[Start of Attachment]

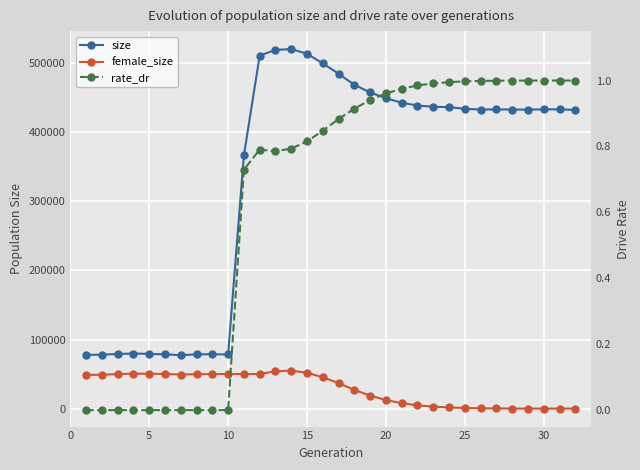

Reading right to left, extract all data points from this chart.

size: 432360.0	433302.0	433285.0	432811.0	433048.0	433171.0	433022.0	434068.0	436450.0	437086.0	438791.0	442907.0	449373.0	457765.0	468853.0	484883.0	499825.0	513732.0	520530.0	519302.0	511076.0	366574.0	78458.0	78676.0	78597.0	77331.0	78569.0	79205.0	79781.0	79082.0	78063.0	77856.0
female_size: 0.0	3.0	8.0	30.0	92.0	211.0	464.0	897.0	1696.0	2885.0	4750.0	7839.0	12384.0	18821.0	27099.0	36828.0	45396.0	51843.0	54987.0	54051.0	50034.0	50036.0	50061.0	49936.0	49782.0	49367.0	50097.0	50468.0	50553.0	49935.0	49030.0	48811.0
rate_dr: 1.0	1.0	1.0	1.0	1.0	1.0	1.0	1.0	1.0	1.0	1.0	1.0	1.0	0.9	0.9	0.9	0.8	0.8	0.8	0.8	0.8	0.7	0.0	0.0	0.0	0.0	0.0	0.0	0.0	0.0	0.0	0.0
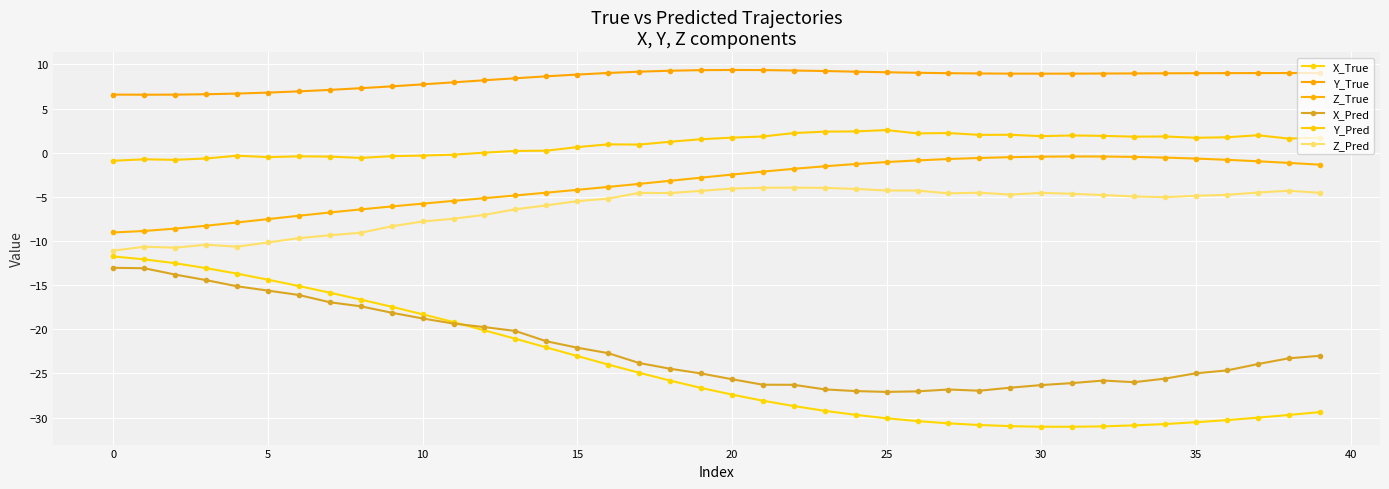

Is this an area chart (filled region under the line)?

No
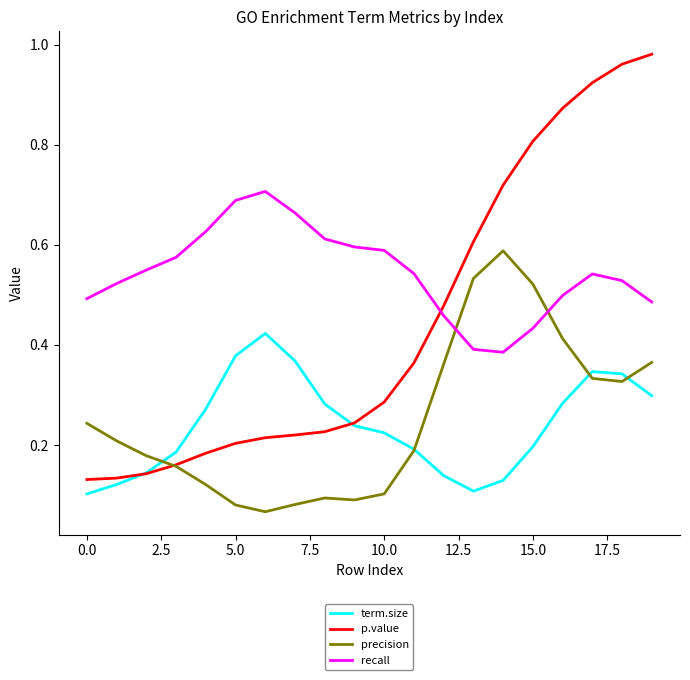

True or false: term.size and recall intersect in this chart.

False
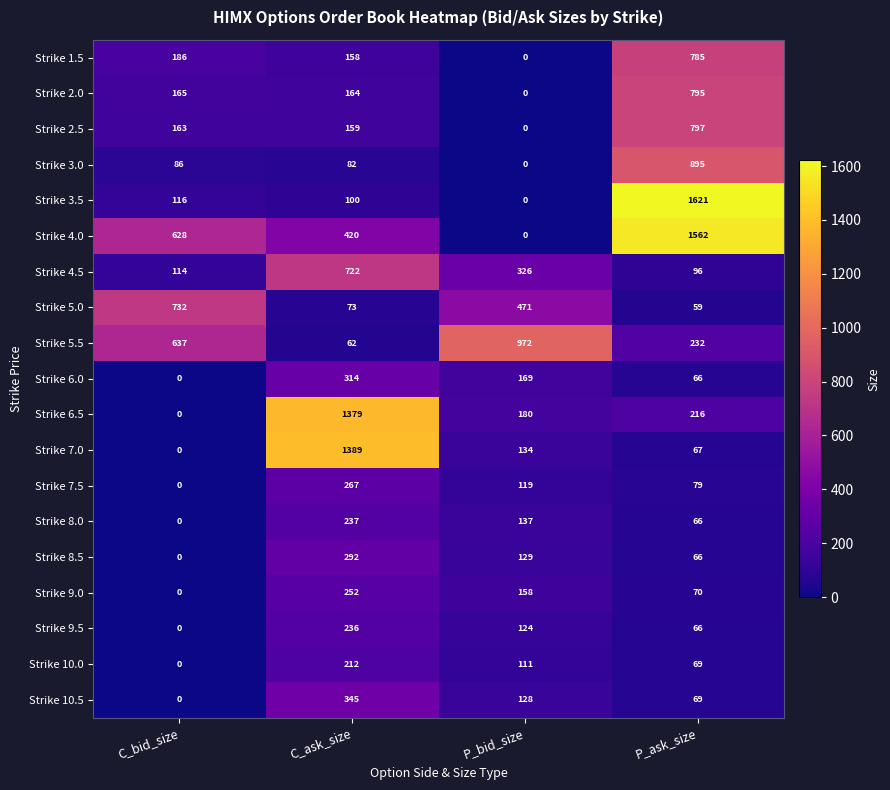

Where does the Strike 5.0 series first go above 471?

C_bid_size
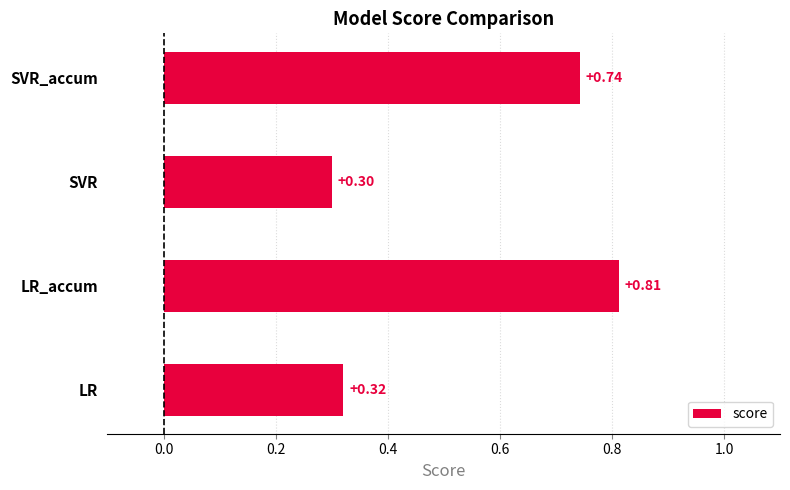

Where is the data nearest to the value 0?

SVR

[End of Attachment]

_Assignment_
Revise all of the data above so that each "chart" becomes "graph", with nothing else altered, and leave the pictures out.

_Task result_
Reading right to left, extract all data points from this graph.

size: 432360.0	433302.0	433285.0	432811.0	433048.0	433171.0	433022.0	434068.0	436450.0	437086.0	438791.0	442907.0	449373.0	457765.0	468853.0	484883.0	499825.0	513732.0	520530.0	519302.0	511076.0	366574.0	78458.0	78676.0	78597.0	77331.0	78569.0	79205.0	79781.0	79082.0	78063.0	77856.0
female_size: 0.0	3.0	8.0	30.0	92.0	211.0	464.0	897.0	1696.0	2885.0	4750.0	7839.0	12384.0	18821.0	27099.0	36828.0	45396.0	51843.0	54987.0	54051.0	50034.0	50036.0	50061.0	49936.0	49782.0	49367.0	50097.0	50468.0	50553.0	49935.0	49030.0	48811.0
rate_dr: 1.0	1.0	1.0	1.0	1.0	1.0	1.0	1.0	1.0	1.0	1.0	1.0	1.0	0.9	0.9	0.9	0.8	0.8	0.8	0.8	0.8	0.7	0.0	0.0	0.0	0.0	0.0	0.0	0.0	0.0	0.0	0.0

Is this an area graph (filled region under the line)?

No

True or false: term.size and recall intersect in this graph.

False

Where does the Strike 5.0 series first go above 471?

C_bid_size

Where is the data nearest to the value 0?

SVR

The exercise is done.